By Ana Pollo/Special to the Revelstoke Times Review
“Good evening, I invite you to sit closer,” announced Julia Taffe, artistic director and choreographer for the Aeriosa Dance Company at the opening of a video presentation at the Revelstoke Performing Arts Centre on Feb. 1.
Taffe revealed the story of her greatest passions: dancing and climbing. Taffe has been a dancer all her life. She began climbing at age 22, took to it right away and began training to be a guide out of Squamish, B.C.
“I loved the idea of being a tiny human hanging on by a thread of life,” she said.
The clips of her solo experiments show her dancing in the mountains with elegant precision.
In 2007, Taffe joined with rigger Abby Watkins as they set out to create a unique dance company. The name Aeriosa is an invention by Taffe beginning with the greek word aerios, meaning of the air.
Dancers Julia Carr, Cara Sui and Meghan Goodman are three performers from a larger Aeriosa family performing at Revelstoke Secondary Scool.
The presentation left a deep impression of the strong female presence and creative force that has brought them together at such great heights. “There is a lot of trust and support in our group,” Cara said while continuing on to explain how they had all met through friends and other dance collaborators.

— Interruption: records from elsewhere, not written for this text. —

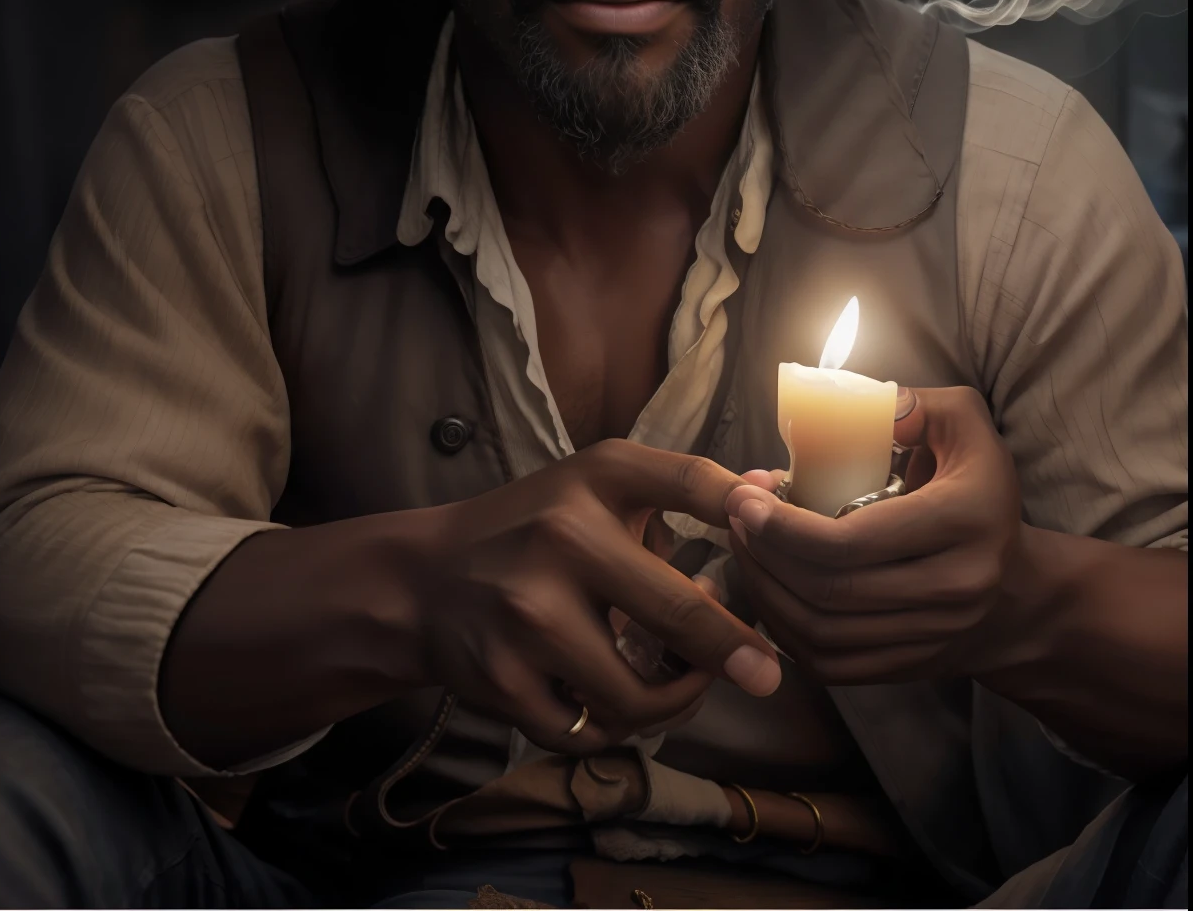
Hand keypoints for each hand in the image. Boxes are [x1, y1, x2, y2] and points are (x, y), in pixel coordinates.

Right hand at [387, 439, 781, 750]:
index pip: (686, 478)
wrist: (424, 582)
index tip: (783, 532)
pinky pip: (589, 729)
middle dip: (736, 653)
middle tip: (769, 675)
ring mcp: (529, 614)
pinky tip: (614, 702)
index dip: (741, 508)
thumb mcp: (594, 489)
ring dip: (670, 701)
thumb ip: (676, 491)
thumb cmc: (531, 530)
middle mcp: (562, 537)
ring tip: (678, 685)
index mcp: (593, 479)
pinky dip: (613, 727)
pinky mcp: (504, 680)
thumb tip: (770, 493)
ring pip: (636, 693)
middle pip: (677, 611)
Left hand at [724, 386, 1024, 683]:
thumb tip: (869, 406)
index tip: (743, 497)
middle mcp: (954, 588)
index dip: (783, 525)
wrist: (1016, 592)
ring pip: (821, 631)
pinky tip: (768, 589)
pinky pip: (829, 662)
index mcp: (964, 521)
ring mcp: (932, 636)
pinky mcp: (909, 668)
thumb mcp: (964, 427)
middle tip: (734, 516)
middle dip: (764, 553)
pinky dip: (786, 630)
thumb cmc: (977, 490)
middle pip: (829, 588)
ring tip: (743, 547)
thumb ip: (917, 405)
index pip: (851, 541)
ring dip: (767, 591)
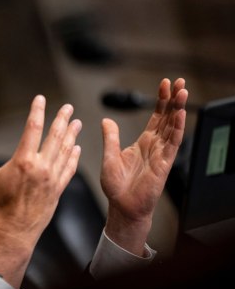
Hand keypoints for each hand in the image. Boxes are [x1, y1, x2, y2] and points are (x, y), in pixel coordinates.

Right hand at [0, 95, 81, 287]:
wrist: (11, 236)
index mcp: (22, 162)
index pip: (33, 129)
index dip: (37, 111)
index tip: (40, 99)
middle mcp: (41, 168)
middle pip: (55, 137)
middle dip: (62, 119)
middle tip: (68, 107)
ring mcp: (52, 180)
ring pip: (65, 151)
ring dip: (71, 135)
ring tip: (76, 122)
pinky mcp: (57, 191)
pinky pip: (69, 169)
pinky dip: (73, 157)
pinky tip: (76, 148)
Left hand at [100, 78, 187, 254]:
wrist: (122, 206)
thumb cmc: (116, 186)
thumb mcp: (109, 156)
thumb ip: (110, 138)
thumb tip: (106, 120)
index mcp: (143, 143)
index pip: (156, 117)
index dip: (161, 101)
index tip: (164, 84)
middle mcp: (154, 146)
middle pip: (167, 118)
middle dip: (174, 99)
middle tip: (179, 82)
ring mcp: (161, 154)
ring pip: (172, 127)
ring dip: (178, 109)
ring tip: (182, 92)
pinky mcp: (163, 164)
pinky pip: (172, 143)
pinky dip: (177, 128)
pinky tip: (180, 115)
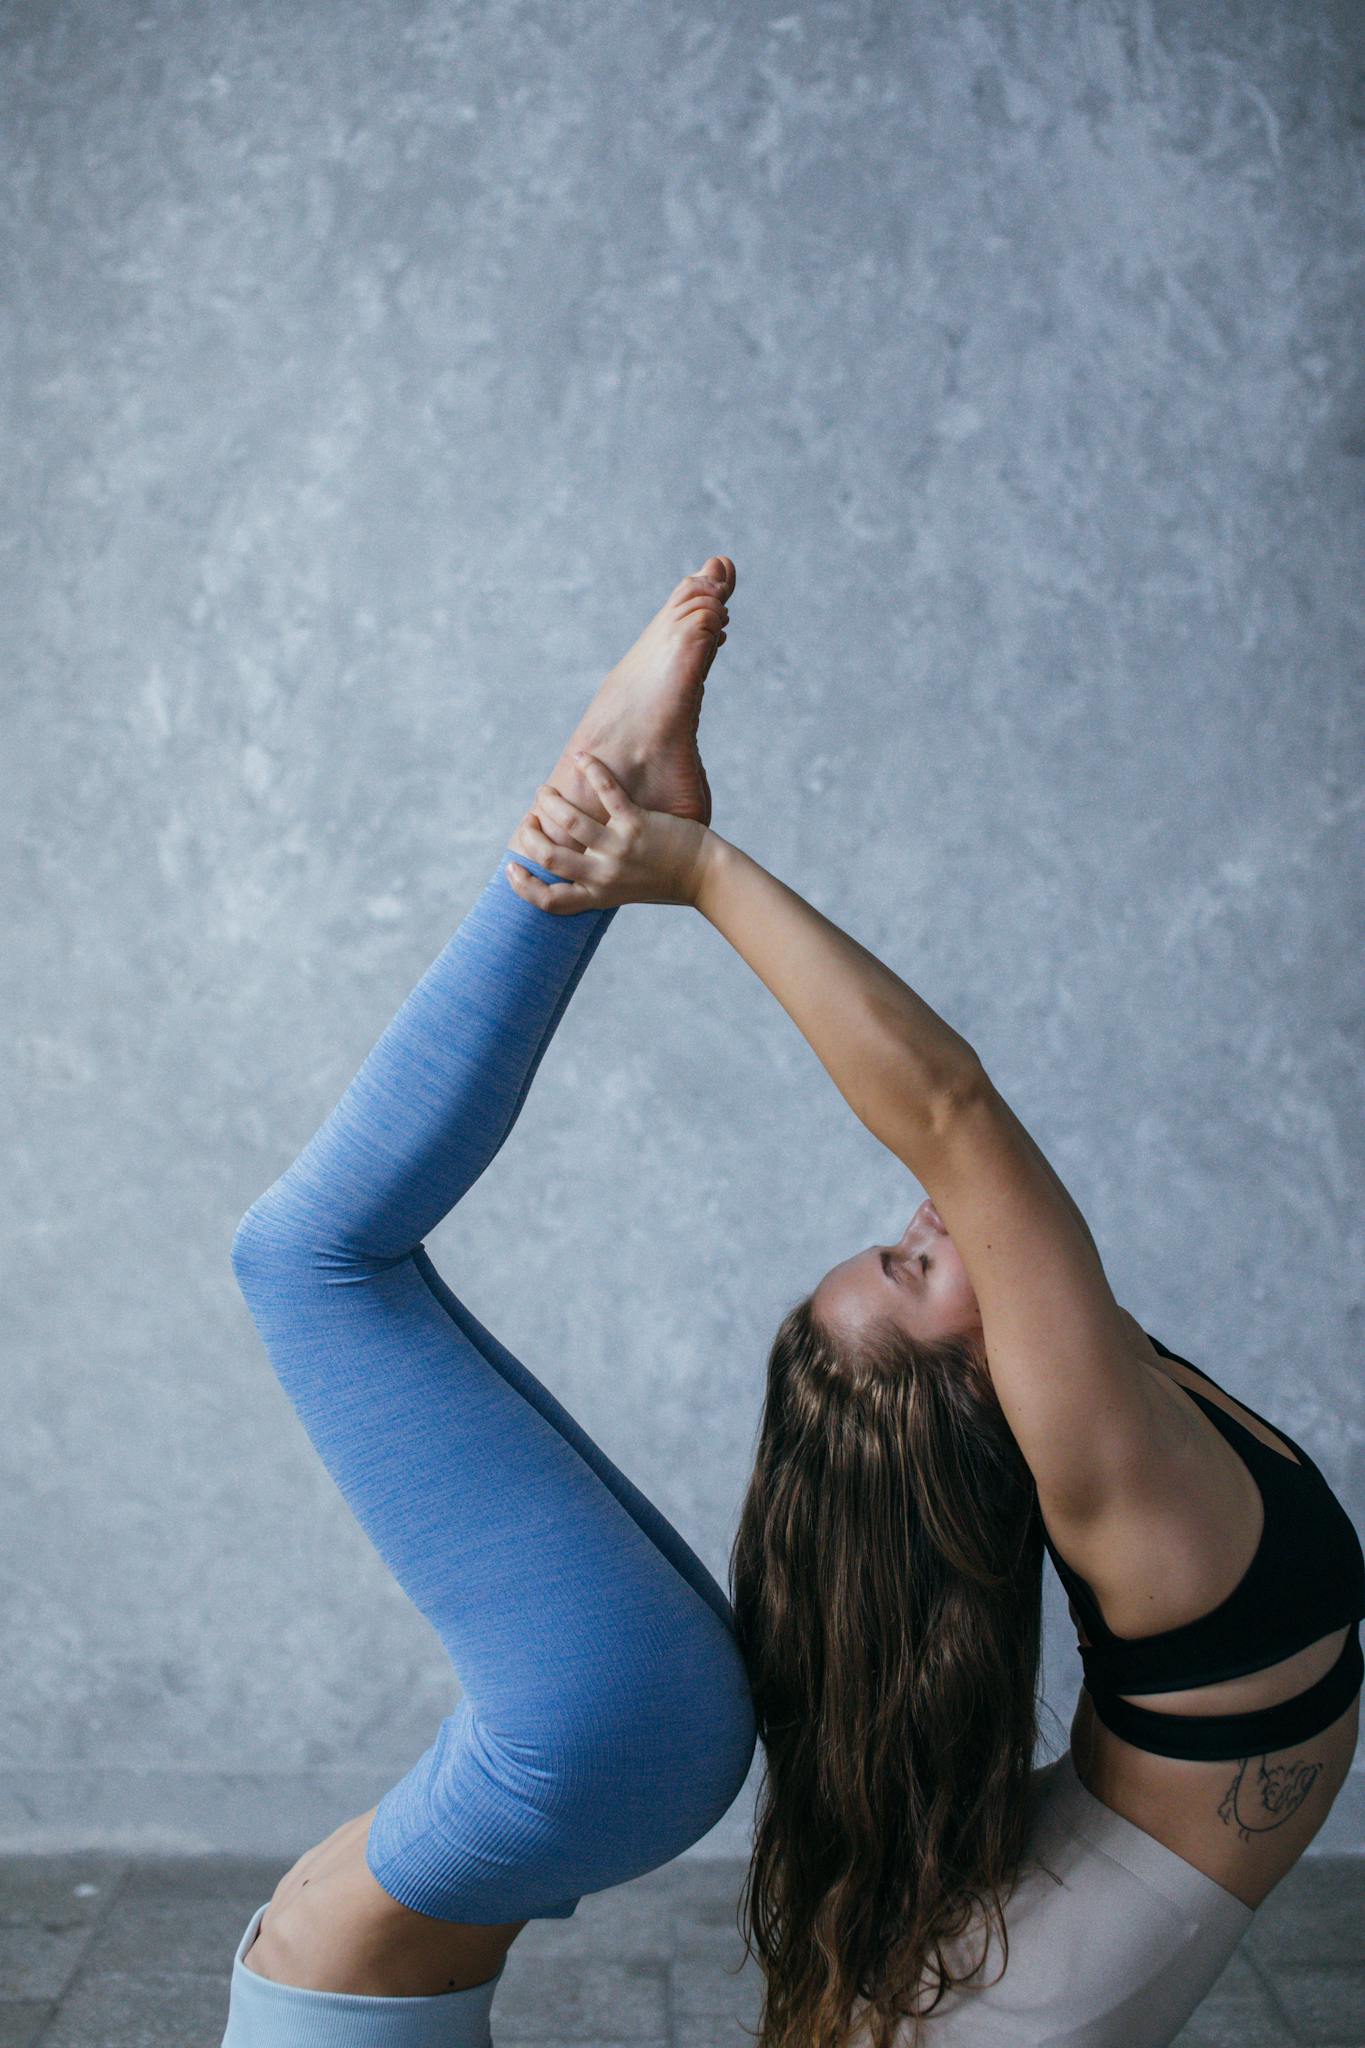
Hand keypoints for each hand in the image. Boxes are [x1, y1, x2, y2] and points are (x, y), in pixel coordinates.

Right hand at [505, 753, 712, 912]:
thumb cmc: (664, 881)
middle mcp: (604, 876)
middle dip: (530, 833)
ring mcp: (620, 849)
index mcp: (598, 895)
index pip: (550, 901)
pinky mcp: (637, 824)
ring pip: (569, 822)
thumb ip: (595, 883)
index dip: (523, 886)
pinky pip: (606, 792)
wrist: (704, 875)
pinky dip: (590, 769)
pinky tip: (581, 756)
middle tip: (531, 817)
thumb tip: (565, 869)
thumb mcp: (624, 892)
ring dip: (550, 801)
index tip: (512, 867)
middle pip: (550, 856)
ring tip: (546, 791)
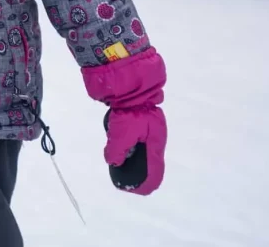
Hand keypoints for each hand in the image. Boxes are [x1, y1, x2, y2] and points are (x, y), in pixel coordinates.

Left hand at [82, 48, 167, 195]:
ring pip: (139, 150)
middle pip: (148, 162)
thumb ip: (117, 149)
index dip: (146, 183)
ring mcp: (146, 128)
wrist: (129, 79)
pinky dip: (125, 143)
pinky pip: (132, 137)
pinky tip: (115, 141)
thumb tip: (113, 161)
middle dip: (136, 172)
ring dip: (129, 157)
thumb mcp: (121, 131)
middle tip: (121, 177)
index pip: (155, 171)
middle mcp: (153, 137)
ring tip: (117, 161)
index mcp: (155, 142)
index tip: (132, 189)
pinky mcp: (137, 120)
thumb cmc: (129, 107)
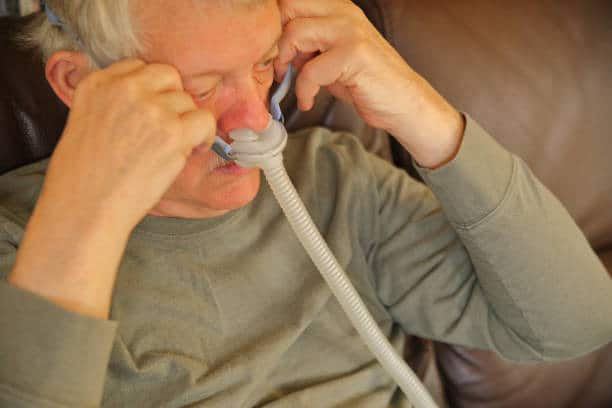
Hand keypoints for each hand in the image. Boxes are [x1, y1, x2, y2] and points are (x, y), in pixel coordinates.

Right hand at [8, 59, 214, 318]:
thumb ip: (113, 103)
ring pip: (188, 100)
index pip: (138, 68)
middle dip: (172, 102)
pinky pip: (205, 120)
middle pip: (168, 77)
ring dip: (186, 123)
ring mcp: (150, 109)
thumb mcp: (85, 122)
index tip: (150, 114)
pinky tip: (193, 150)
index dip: (150, 92)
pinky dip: (204, 136)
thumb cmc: (84, 176)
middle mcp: (124, 88)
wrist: (86, 207)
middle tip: (167, 129)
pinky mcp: (173, 132)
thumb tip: (151, 100)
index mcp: (97, 83)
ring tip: (172, 148)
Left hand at [275, 0, 463, 167]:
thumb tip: (272, 48)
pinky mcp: (354, 53)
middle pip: (288, 6)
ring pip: (294, 33)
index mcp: (337, 8)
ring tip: (292, 83)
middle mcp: (344, 11)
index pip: (291, 0)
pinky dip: (303, 91)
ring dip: (284, 63)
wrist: (403, 103)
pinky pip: (310, 70)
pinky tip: (308, 101)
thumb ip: (305, 46)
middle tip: (278, 66)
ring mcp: (350, 30)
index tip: (272, 53)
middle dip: (275, 39)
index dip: (273, 25)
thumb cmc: (365, 82)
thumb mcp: (329, 57)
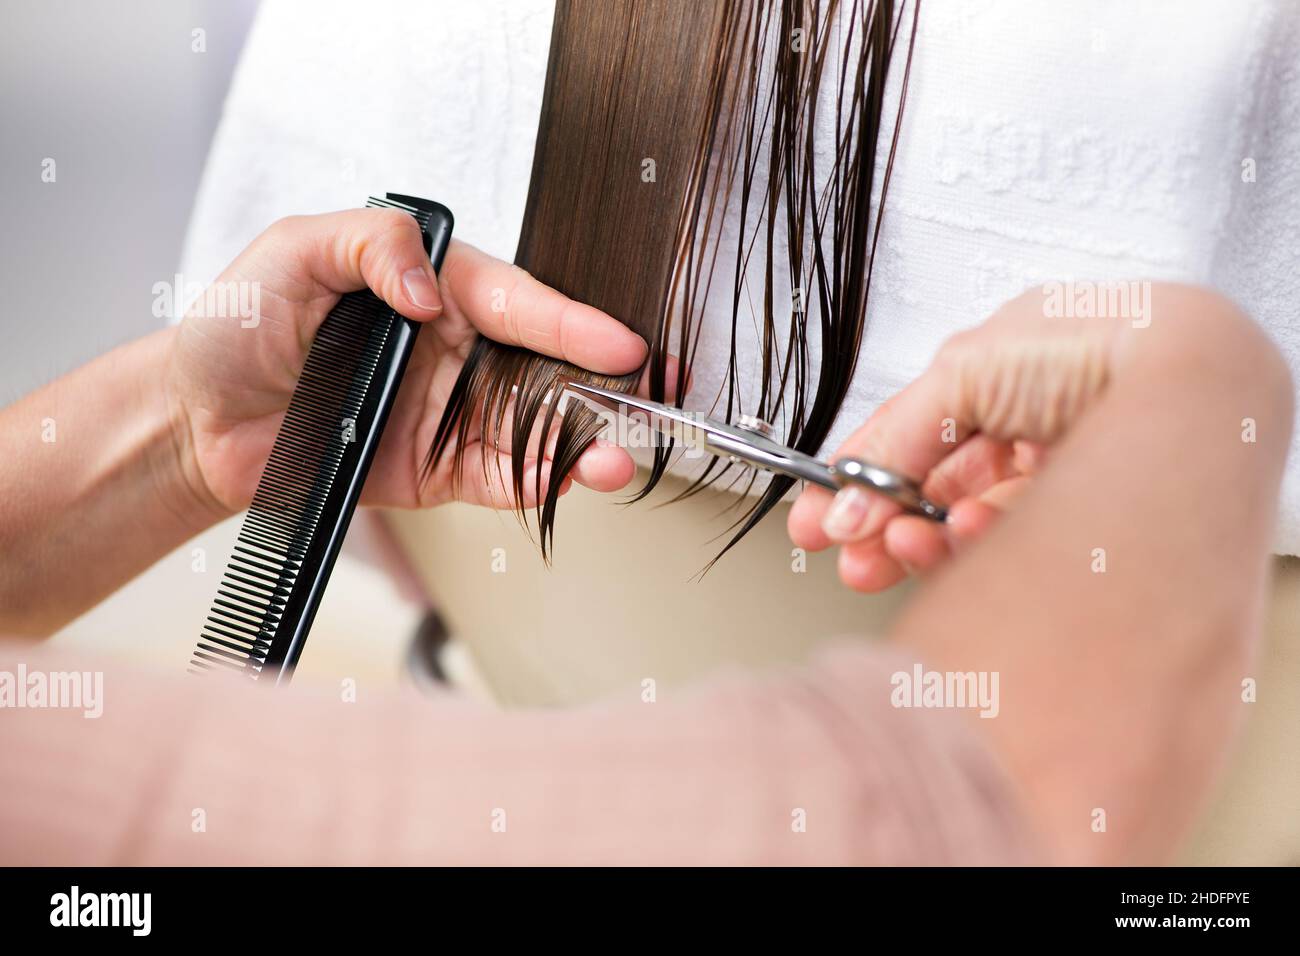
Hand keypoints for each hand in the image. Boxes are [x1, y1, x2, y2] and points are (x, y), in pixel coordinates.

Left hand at [166, 209, 650, 514]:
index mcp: (434, 289)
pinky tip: (566, 481)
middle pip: (546, 367)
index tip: (619, 343)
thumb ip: (371, 243)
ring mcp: (451, 412)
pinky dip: (536, 483)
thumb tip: (428, 288)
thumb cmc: (238, 327)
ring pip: (534, 427)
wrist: (197, 421)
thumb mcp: (294, 250)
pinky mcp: (440, 469)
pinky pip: (500, 475)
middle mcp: (455, 350)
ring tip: (610, 457)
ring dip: (577, 444)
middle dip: (601, 387)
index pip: (519, 301)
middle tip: (647, 401)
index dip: (573, 323)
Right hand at [789, 287, 1128, 590]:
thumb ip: (897, 436)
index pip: (911, 430)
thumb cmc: (1098, 343)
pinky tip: (957, 543)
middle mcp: (1029, 415)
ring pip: (971, 516)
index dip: (858, 475)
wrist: (1191, 376)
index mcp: (1001, 367)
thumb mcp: (964, 374)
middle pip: (937, 482)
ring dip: (925, 538)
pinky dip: (977, 546)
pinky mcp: (1088, 506)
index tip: (818, 520)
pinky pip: (1017, 537)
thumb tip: (846, 495)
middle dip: (886, 522)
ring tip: (899, 553)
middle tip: (853, 558)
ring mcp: (1060, 463)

“Everything was pointing in that direction.” Taffe recalls the evolution of her dance career, “it was about timing and being ready.”
Almost all of the pieces are done on high-profile landmarks. To list a few, the Scotia Bank Dance Centre in Vancouver, The Banff Centre for Mountain Culture, Taipei City Hall, Toronto’s 58 story L Tower and the Stawamus Chief in Squamish.
The Feb. 1 presentation at RSS, the sometimes dizzying footage of the group on these high rises brought viewers into a world of watery cadence where new perspectives of movement could emerge from the realm of suspension.
A brilliant image of one routine had the dancers flipping and spinning like magenta pin-wheels against a neon white urban sky. From the footage at night they often appeared like tumbling celestial bodies interacting in a satisfying symmetry.
The strength needed to draw control out of that buoyancy and freedom was apparent but made to look second nature. Some of the pieces were set to original scores created by members of the Vancouver Symphony Orchestra.
Inspiration for the works created so far sprawl from the Big Bang Theory to Taffe’s belief that dance is essential to our growth. She spoke of how dance is a rite of passage, helping us understand the animal within by taking us deeper into movement and expression.
Refugia, which will be performed at RSS on Feb. 8, is about exclaiming dancer identity.
“When people see dancing in a space then that visual stays with them in the memory of that place,” Taffe said. “It’s about creating a space for dancers to be, that dancers belong.”
Aeriosa is sure to dazzle. Tickets are available at the ArtFirst!, the Chamber of Commerce, downtown Revelstoke and online through the Revelstoke Arts Council.